- _TASK INSTRUCTIONS_
**a.** Reproduce the stretch of the blog post on kitchen skills from "Tag Archives: Recruitment" through "any good skills." word for word.
**b.** Write the next part of the blog post on kitchen skills, picking up after its last sentence.

- _SUPPLIED TEXT_
Tag Archives: Recruitment

Skills

Something a little different here on Foodie Friday.

Film poster for Napoleon Dynamite - Copyright ...

(Photo credit: Wikipedia)

We’re going to start with a movie which leads us to food which of course leads us to business. Kind of a prix fixe, three-course menu!  The movie even has the name of a pastry in its title: Napoleon Dynamite. I love this film, and in particular I love the sequence in which Napoleon is bemoaning his lack of talent:

Napoleon Dynamite: I don’t even have any good skills.
Pedro: What do you mean?
Napoleon Dynamite: You know, like nunchuku skills, bow hunting skills, computer hacking skills… Girls only want boyfriends who have great skills.

Funny thing is, kitchens only want them as well, Napoleon, and it’s becoming rarer for those skills to make appearances as the nature of our food chain changes.  Outside of the top restaurants in any given city (and maybe not even there), many basic kitchen skills have…well…disappeared.  No, I’m not talking about the ability to chiffonade or brunoise with eye-blinding speed.  Those skills won’t ever be lost.  It’s more the ability to do things such as recognizing various species of fish, knowing how to tell they are fresh, knowing how to skin and fillet them.  Today, cooks order what they want from suppliers and they often come broken down and portioned.

- _ENTRIES SUPPLIED_

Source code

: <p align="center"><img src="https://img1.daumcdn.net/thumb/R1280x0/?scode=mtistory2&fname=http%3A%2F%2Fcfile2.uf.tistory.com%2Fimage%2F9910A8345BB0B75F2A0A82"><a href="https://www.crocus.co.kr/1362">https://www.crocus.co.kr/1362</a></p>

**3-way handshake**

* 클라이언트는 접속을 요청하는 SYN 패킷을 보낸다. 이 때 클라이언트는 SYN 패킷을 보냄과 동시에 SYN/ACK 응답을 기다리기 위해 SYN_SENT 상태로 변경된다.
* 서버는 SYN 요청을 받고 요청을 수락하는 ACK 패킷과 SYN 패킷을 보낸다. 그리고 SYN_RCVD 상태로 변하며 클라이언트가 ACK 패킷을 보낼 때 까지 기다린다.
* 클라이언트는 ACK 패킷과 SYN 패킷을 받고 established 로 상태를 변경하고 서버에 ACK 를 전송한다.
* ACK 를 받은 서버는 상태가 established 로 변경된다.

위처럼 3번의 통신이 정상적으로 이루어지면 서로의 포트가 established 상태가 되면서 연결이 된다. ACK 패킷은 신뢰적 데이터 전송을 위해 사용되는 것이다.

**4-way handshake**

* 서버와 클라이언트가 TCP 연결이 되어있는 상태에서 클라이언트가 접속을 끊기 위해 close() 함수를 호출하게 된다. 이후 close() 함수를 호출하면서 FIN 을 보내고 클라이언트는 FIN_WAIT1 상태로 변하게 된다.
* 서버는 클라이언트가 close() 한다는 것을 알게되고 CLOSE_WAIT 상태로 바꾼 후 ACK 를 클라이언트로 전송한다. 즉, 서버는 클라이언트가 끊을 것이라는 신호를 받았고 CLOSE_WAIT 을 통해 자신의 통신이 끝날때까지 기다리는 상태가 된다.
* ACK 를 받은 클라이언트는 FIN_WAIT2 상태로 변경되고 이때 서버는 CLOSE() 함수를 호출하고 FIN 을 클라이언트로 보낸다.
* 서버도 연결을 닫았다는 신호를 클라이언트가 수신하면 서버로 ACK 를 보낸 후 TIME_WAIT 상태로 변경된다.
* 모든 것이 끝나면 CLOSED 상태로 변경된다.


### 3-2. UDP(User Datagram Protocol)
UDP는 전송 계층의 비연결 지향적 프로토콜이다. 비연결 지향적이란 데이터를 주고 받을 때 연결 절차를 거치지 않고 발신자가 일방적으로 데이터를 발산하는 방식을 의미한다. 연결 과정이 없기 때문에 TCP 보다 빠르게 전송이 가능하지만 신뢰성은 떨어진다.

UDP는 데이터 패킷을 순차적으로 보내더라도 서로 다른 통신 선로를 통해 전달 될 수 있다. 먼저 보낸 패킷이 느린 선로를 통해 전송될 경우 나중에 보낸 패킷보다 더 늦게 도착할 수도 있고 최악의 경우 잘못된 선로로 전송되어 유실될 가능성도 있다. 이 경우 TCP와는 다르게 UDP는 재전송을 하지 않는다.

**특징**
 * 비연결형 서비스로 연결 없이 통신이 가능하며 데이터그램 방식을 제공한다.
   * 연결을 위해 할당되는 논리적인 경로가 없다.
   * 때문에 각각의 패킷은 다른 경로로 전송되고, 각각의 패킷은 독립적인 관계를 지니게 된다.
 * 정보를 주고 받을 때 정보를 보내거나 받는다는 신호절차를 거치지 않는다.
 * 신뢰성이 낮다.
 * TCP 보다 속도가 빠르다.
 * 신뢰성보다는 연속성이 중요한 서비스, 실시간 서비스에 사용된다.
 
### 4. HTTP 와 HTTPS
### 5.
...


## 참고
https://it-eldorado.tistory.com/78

- _ANSWER SECTION_
**a.**
Tag Archives: Recruitment

Skills

Something a little different here on Foodie Friday.

Film poster for Napoleon Dynamite - Copyright ...

(Photo credit: Wikipedia)

We’re going to start with a movie which leads us to food which of course leads us to business. Kind of a prix fixe, three-course menu!  The movie even has the name of a pastry in its title: Napoleon Dynamite. I love this film, and in particular I love the sequence in which Napoleon is bemoaning his lack of talent:

Napoleon Dynamite: I don’t even have any good skills.

**b.**
The same can be said about meat.  Cooks know cryovac, not  the different cuts of meat, much less how they are butchered and how they need to be cooked.  Even home cooks can get any ingredient and there are no “seasons” per se, but professionals should understand native ingredients, their seasons and  how they are grown.  All of the above are skills – basic skills in my book – if you want to run a professional kitchen.  Dealing with fresh, unprocessed ingredients recognizing quality, understanding what works with respect to taste and flavor are the underpinnings of the kitchen. Dealing fairly and responsibly with suppliers and  running a business are the underpinning of the enterprise.

It’s not much different in the broader business world.  Any manager will tell you that recruitment and retention of skilled staff is a major challenge. The pressure to retain promising people sometimes means that they’re being promoted too quickly, which means they don’t have the experience to deal with certain critical situations.  Younger staff learn to rely on spell checks and miss contextual spelling errors.  They don’t learn the differences between online writing and formal business writing.  They have difficulty listening in a world that encourages selfies.

Skills will never go out of style, even in a world where the ingredients come pre-portioned.  Those who succeed will be the ones that know how to break down a primal cut – learning grammar and speaking skills in the office sense.  That’s my take.  Yours?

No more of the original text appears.